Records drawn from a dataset

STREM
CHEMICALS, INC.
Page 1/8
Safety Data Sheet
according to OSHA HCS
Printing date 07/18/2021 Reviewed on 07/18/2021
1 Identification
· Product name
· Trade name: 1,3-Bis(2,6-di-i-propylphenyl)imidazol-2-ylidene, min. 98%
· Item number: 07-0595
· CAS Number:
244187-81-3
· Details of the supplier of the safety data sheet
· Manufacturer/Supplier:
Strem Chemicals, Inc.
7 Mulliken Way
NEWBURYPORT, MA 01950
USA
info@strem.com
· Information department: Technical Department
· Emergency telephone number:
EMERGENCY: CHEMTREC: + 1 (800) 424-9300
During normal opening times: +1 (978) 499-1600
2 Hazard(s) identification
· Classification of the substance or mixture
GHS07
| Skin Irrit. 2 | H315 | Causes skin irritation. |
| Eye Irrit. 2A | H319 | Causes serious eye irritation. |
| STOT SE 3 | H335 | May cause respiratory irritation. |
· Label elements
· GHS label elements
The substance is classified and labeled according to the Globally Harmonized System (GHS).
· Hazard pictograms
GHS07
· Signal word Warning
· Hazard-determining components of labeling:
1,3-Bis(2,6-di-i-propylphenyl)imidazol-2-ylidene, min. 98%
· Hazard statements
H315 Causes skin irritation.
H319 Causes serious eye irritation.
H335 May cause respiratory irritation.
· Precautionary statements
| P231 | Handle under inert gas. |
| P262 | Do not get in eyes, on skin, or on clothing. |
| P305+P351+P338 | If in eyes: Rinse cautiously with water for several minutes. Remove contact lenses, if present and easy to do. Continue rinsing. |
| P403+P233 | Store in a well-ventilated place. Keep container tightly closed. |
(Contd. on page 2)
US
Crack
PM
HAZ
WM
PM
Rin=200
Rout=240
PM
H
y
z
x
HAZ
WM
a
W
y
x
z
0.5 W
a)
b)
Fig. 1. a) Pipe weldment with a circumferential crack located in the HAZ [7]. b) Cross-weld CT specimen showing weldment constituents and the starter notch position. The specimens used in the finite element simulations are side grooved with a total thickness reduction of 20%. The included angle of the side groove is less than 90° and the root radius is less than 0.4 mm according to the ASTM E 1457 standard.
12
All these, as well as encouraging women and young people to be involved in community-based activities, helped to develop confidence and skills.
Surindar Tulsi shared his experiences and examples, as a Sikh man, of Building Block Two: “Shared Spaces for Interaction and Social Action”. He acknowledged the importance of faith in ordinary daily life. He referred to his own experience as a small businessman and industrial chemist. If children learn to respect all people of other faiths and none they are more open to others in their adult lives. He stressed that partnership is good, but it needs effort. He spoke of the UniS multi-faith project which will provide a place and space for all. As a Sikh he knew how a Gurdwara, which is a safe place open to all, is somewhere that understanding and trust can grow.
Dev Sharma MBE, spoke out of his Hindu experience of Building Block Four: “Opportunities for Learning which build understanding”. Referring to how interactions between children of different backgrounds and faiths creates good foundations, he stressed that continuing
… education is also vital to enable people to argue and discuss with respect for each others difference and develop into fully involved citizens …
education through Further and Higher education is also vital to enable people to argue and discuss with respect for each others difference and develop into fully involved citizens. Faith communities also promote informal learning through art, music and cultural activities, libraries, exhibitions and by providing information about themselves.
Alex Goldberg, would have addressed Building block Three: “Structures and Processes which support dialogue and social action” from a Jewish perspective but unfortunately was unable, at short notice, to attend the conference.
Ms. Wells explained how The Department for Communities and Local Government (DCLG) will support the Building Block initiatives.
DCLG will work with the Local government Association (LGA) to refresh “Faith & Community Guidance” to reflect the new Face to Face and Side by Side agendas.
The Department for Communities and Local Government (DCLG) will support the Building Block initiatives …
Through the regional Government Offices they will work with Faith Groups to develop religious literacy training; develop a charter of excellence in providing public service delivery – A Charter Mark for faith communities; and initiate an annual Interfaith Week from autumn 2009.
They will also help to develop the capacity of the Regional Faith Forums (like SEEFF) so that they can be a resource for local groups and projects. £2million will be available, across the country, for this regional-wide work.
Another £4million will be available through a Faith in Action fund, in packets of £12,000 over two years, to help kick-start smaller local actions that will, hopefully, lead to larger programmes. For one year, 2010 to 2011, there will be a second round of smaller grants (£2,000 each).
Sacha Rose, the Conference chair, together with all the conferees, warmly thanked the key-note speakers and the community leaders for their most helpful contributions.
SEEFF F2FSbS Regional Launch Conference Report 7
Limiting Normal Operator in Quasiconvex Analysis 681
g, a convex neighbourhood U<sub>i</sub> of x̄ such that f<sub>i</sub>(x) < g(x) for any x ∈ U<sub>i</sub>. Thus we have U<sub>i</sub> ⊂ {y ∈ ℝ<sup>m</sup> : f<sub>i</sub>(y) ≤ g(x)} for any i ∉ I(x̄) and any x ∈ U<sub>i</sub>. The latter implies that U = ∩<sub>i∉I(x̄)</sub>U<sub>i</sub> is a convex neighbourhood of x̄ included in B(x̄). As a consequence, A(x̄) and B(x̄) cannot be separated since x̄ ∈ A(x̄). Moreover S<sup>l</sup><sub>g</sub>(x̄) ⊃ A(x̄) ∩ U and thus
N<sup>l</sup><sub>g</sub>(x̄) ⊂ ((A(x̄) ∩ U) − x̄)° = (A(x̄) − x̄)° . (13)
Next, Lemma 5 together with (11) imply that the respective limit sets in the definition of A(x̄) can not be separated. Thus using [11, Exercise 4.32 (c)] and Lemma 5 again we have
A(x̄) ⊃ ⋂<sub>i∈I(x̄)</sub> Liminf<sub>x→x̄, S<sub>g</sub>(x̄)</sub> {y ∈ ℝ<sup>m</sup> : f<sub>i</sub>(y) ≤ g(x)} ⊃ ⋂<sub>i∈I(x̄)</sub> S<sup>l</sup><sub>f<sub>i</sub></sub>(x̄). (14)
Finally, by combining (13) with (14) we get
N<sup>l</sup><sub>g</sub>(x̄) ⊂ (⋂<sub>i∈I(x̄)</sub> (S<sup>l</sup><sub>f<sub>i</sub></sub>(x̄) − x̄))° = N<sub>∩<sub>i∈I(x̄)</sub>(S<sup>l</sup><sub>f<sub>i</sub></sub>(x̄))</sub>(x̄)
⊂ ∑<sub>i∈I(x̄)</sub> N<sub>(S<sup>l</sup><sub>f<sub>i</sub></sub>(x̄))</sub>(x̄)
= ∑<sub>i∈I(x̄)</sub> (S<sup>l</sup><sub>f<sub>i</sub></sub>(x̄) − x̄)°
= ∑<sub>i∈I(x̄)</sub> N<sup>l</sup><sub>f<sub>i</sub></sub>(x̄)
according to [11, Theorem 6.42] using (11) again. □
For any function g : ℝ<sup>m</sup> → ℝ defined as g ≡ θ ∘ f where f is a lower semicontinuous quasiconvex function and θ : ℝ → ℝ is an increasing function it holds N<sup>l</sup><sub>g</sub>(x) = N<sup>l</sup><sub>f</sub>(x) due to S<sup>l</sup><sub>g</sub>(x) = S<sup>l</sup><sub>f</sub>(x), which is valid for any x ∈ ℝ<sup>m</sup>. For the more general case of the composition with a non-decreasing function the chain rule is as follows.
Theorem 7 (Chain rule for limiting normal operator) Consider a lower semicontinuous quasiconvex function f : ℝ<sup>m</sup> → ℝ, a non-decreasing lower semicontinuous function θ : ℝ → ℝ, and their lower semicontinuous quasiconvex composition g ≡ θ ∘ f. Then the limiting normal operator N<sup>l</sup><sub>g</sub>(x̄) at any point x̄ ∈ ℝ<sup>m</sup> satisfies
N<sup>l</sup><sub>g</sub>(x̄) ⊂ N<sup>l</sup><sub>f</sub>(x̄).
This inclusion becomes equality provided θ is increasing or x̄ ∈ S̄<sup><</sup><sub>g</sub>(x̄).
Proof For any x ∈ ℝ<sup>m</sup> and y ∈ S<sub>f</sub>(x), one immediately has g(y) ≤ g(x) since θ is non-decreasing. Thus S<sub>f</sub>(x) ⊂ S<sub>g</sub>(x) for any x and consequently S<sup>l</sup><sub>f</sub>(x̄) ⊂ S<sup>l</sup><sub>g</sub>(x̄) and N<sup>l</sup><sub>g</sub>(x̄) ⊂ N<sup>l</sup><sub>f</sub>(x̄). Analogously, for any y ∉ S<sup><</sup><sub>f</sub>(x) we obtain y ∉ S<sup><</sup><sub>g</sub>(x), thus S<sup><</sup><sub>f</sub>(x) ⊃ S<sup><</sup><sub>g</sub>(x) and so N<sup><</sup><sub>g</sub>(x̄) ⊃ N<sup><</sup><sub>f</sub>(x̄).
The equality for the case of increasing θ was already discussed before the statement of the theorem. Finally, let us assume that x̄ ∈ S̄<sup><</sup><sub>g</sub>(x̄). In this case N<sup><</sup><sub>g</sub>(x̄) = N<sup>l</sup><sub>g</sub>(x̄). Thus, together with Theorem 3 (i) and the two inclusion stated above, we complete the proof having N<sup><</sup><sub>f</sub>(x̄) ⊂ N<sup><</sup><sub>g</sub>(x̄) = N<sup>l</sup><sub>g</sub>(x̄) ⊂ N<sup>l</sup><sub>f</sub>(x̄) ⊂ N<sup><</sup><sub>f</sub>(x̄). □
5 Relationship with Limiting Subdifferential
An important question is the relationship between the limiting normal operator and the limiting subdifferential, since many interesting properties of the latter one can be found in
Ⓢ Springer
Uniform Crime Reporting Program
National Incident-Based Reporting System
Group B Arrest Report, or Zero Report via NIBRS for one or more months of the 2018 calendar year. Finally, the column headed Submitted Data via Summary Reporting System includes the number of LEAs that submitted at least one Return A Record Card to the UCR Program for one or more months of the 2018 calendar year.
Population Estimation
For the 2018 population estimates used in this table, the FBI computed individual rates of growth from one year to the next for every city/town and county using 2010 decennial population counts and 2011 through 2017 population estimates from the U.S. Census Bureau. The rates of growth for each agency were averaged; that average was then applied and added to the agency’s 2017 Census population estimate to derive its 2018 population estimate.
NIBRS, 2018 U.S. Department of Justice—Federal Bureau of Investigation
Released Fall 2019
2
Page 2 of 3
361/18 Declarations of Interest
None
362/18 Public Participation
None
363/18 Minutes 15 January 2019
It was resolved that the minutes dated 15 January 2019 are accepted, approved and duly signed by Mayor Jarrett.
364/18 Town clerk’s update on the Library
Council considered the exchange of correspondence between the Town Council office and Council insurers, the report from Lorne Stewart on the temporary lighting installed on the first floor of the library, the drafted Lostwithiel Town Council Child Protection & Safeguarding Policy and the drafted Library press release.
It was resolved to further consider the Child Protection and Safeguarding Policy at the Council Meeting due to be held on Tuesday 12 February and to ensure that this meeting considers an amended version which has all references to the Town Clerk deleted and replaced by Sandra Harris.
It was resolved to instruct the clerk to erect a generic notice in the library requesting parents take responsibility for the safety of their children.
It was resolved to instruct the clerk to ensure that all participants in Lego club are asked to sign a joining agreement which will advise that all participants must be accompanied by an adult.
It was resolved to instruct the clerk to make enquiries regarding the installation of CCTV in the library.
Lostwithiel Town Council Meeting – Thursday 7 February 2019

Aim of the exercise: Give back precisely the lines above that start at the line containing "inert gas. |" and end at the line containing "Continue rinsing. |", inclusive. No other lines belong in the output.

Answer to this exercise:
| P231 | Handle under inert gas. |
| P262 | Do not get in eyes, on skin, or on clothing. |
| P305+P351+P338 | If in eyes: Rinse cautiously with water for several minutes. Remove contact lenses, if present and easy to do. Continue rinsing. |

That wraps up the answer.